Provided data:

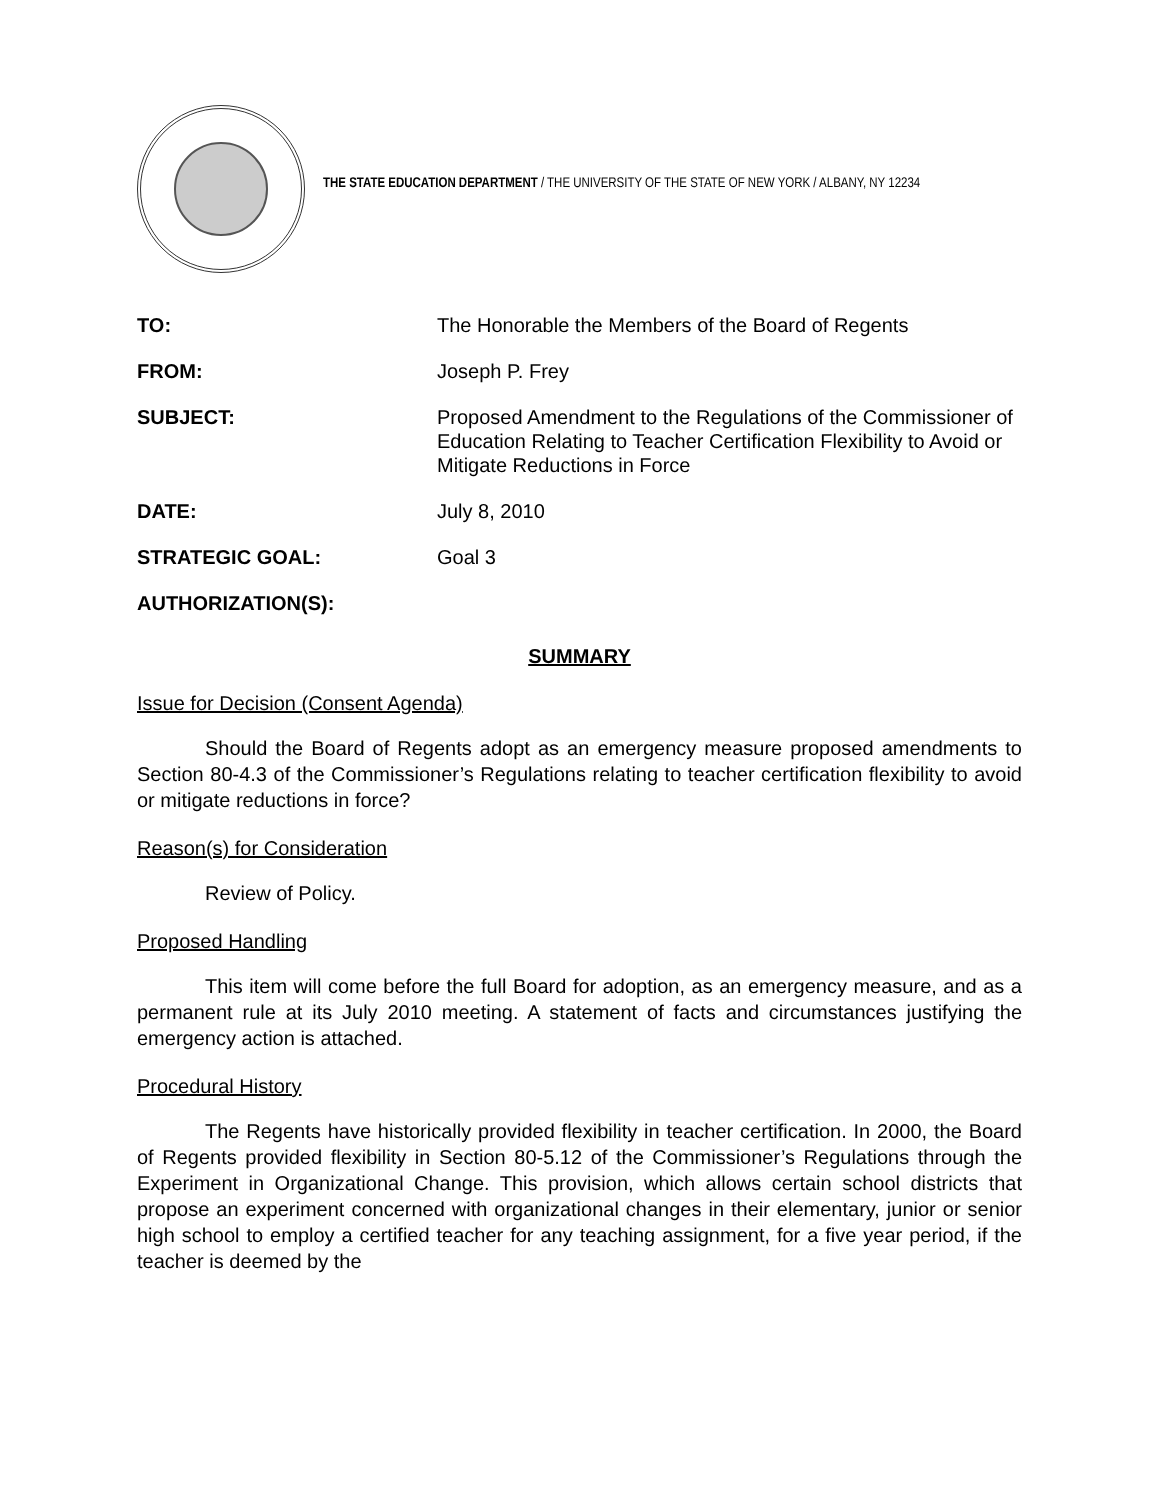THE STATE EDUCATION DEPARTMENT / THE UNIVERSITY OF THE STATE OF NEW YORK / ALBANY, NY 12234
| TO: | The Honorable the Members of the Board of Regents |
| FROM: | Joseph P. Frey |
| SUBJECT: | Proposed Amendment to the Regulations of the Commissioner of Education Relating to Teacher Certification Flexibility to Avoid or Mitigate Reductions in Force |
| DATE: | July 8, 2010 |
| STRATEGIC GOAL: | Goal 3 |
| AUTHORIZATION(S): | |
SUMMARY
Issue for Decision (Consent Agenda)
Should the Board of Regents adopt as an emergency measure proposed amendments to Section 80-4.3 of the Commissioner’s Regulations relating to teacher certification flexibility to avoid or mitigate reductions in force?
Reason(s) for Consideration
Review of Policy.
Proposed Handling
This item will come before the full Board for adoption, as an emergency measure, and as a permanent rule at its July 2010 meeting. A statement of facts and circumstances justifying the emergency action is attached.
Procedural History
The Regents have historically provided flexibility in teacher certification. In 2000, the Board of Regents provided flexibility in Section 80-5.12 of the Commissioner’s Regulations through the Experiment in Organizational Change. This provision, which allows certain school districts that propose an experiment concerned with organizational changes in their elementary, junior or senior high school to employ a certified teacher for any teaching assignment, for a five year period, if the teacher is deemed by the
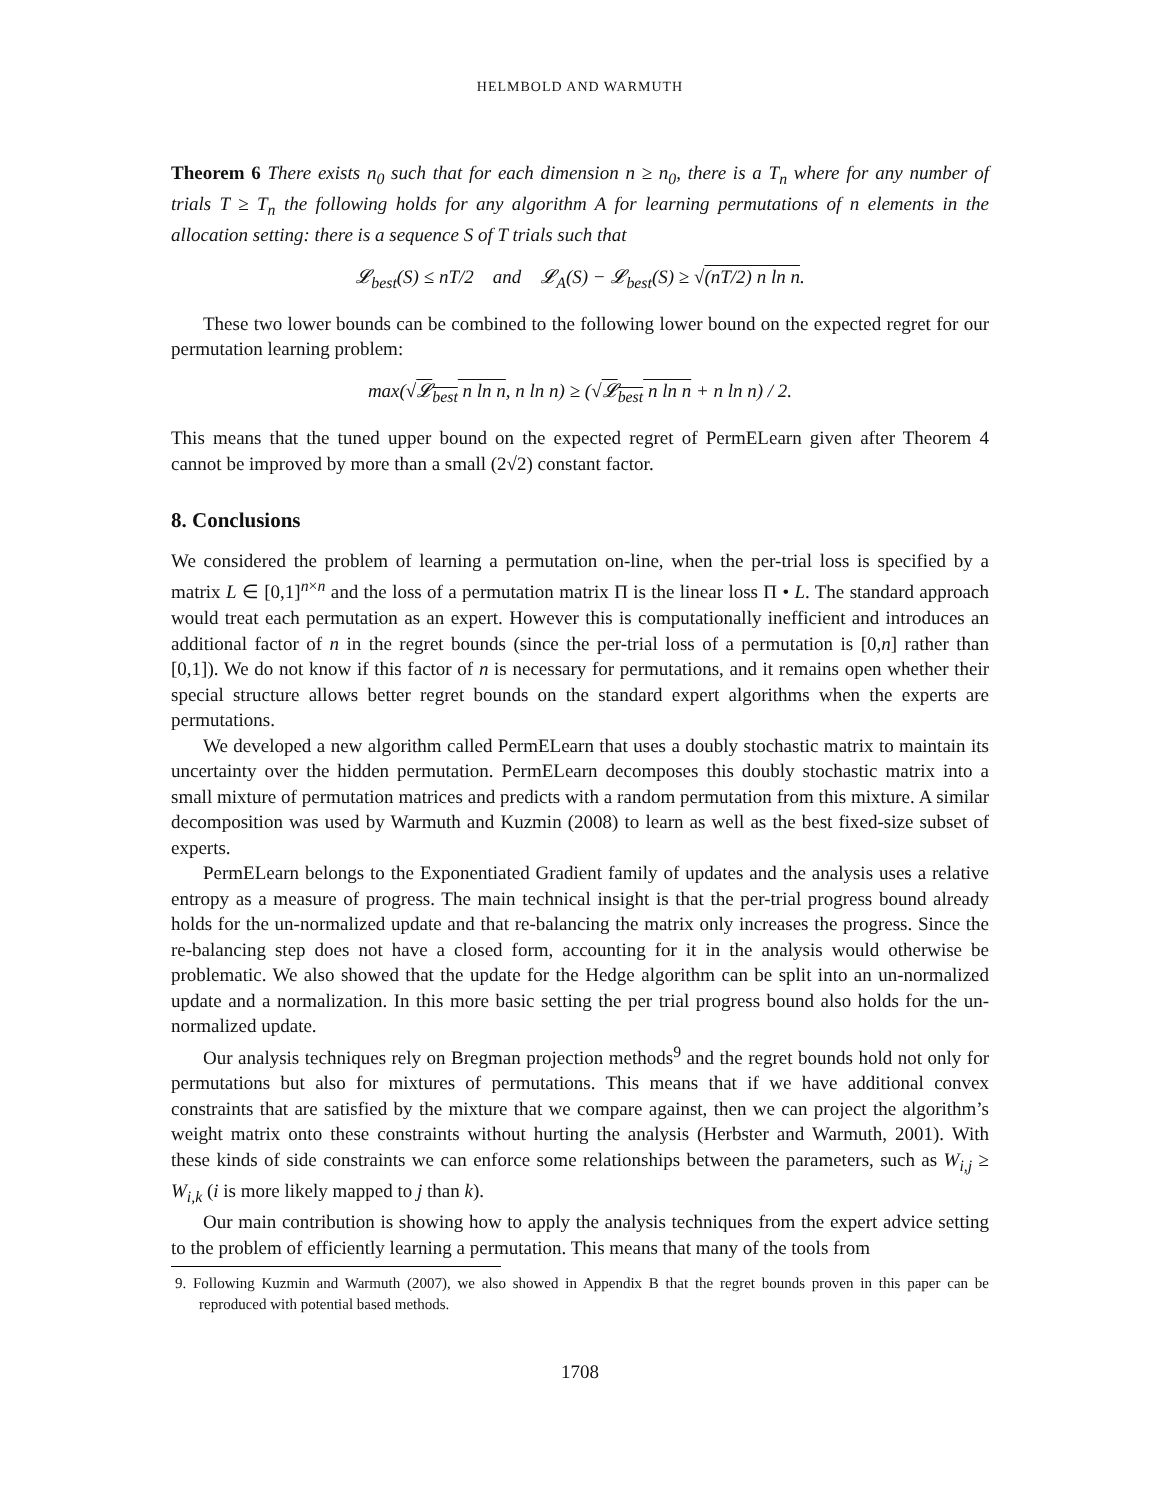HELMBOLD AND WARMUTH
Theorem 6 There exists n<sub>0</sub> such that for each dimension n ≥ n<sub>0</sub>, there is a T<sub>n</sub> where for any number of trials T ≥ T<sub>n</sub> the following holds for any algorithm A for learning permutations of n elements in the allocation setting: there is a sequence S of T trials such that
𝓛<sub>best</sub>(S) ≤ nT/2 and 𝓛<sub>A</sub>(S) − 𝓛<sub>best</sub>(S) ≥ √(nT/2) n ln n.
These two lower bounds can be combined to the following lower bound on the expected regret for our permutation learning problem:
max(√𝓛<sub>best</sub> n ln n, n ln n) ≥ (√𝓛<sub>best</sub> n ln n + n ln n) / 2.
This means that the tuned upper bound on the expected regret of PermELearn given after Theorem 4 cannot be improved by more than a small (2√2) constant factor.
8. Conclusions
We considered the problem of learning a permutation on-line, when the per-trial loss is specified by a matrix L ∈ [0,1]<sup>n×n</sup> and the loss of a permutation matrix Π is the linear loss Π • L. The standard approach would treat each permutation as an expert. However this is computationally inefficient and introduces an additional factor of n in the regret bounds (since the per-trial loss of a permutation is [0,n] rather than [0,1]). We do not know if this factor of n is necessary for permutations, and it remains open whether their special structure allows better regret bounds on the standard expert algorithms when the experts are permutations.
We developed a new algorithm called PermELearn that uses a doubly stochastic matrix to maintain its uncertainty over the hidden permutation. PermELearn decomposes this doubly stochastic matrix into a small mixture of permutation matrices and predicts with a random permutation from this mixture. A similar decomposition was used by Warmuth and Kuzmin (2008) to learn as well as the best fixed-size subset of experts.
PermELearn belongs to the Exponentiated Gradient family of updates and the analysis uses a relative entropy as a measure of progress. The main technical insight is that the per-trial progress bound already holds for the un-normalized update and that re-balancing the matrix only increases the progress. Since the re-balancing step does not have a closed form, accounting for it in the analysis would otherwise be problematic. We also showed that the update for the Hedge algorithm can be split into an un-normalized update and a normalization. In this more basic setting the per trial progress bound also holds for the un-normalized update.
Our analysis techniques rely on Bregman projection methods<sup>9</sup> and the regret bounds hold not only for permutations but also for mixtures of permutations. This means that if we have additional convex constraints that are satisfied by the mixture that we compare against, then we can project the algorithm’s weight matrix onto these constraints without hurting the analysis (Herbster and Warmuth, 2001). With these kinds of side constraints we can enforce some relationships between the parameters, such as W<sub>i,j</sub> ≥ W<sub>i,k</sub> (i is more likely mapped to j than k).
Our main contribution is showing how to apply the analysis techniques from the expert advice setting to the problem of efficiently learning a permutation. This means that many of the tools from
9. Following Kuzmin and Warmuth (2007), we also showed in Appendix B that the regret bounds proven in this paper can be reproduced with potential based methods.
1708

Task details:
Across the entries above, find the lines with the string "Kuzmin" and copy them.

Result of the exercise:
We developed a new algorithm called PermELearn that uses a doubly stochastic matrix to maintain its uncertainty over the hidden permutation. PermELearn decomposes this doubly stochastic matrix into a small mixture of permutation matrices and predicts with a random permutation from this mixture. A similar decomposition was used by Warmuth and Kuzmin (2008) to learn as well as the best fixed-size subset of experts.
9. Following Kuzmin and Warmuth (2007), we also showed in Appendix B that the regret bounds proven in this paper can be reproduced with potential based methods.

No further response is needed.